## OBJETIVO DO EXERCÍCIO
Segundo o texto, o documentário "Ninguém Sabe o Duro que Dei" não é uma investigação sobre o quê?

## TEXTO

|
Texto Anterior | Próximo Texto | Índice
RÉPLICA
"Filme é oportunidade histórica de reavaliar a música de Simonal"
Filho do cantor diz que Ilustrada errou ao ressaltar parte de documentário em que relação do pai com a ditadura é tratada
MAX DE CASTRO
ESPECIAL PARA A FOLHA
Não escrevi este texto
para defender uma
pessoa, um artista ou
um membro da minha família.
Estou aqui para fazer justiça
a uma obra artística. Ao contrário do que foi dito pelo crítico
de música (eu disse MÚSICA)
na Ilustrada de 24/3, o documentário "Ninguém Sabe o
Duro que Dei", de Cláudio Manoel, Micael Langer e Calvito
Leal, não é uma investigação
sobre a relação do artista Wilson Simonal com a ditadura
militar. É preciso que isso fique
claro, porque essa informação
errada pode tirar o interesse
das pessoas em assistir ao filme
e assim arruinar todo o trabalho, pesquisa, cuidado, tempo e
dinheiro das pessoas envolvidas nesta produção.

(Linhas de um conjunto de dados)
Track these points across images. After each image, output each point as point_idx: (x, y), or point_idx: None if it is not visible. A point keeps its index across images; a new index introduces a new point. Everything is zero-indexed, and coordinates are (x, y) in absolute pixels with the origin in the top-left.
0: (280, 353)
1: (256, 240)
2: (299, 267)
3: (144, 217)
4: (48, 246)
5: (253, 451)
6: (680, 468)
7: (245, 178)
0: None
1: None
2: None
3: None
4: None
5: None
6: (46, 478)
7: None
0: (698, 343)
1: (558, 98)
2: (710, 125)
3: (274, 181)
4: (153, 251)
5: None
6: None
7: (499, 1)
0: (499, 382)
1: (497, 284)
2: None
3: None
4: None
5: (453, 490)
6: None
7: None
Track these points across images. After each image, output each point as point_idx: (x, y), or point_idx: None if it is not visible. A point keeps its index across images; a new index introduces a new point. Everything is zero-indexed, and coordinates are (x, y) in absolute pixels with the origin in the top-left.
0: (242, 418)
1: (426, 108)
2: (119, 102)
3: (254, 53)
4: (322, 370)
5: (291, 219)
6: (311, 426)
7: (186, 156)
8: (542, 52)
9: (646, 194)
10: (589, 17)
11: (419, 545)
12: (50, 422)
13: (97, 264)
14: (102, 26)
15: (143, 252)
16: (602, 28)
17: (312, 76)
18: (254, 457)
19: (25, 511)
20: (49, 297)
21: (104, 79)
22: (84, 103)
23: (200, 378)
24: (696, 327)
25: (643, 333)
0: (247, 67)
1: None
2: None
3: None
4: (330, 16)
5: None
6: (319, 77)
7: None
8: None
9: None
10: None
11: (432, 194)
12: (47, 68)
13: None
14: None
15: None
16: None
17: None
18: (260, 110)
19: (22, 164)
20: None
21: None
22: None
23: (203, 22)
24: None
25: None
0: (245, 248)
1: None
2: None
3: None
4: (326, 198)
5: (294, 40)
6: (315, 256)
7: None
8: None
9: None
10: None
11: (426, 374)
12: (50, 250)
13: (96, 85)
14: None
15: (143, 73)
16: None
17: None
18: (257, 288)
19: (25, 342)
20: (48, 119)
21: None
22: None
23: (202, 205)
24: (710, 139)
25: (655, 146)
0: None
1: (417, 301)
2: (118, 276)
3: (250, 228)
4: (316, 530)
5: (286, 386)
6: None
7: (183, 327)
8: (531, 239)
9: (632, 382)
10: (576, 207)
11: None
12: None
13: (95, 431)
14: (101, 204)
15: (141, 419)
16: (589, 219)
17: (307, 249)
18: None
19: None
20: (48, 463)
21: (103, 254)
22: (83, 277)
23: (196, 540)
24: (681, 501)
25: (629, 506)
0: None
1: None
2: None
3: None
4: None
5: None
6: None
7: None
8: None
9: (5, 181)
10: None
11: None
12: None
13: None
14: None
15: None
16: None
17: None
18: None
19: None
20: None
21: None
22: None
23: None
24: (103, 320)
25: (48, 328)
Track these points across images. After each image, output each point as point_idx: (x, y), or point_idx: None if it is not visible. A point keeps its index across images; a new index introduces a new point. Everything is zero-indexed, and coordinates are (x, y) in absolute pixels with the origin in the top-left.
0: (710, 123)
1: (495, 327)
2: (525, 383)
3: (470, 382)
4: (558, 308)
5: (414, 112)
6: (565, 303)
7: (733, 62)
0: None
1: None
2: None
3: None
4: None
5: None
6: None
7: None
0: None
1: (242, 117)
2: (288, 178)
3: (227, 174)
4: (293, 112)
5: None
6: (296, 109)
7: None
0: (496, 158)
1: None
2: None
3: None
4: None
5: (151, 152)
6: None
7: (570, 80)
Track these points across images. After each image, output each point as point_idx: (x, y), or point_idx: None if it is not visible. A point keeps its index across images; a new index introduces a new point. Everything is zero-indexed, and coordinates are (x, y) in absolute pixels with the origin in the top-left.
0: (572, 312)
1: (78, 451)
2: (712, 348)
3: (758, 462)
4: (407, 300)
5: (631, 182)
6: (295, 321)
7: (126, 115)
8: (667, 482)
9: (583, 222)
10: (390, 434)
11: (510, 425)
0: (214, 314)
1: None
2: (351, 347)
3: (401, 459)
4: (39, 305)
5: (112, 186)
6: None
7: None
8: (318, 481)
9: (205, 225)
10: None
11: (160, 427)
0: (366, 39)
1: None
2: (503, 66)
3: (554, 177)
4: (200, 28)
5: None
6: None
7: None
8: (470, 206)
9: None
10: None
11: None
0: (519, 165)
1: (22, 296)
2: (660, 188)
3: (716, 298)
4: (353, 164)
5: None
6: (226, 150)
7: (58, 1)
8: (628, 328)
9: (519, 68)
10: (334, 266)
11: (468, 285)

## RESPOSTA À TAREFA
Sobre a relação do artista Wilson Simonal com a ditadura militar.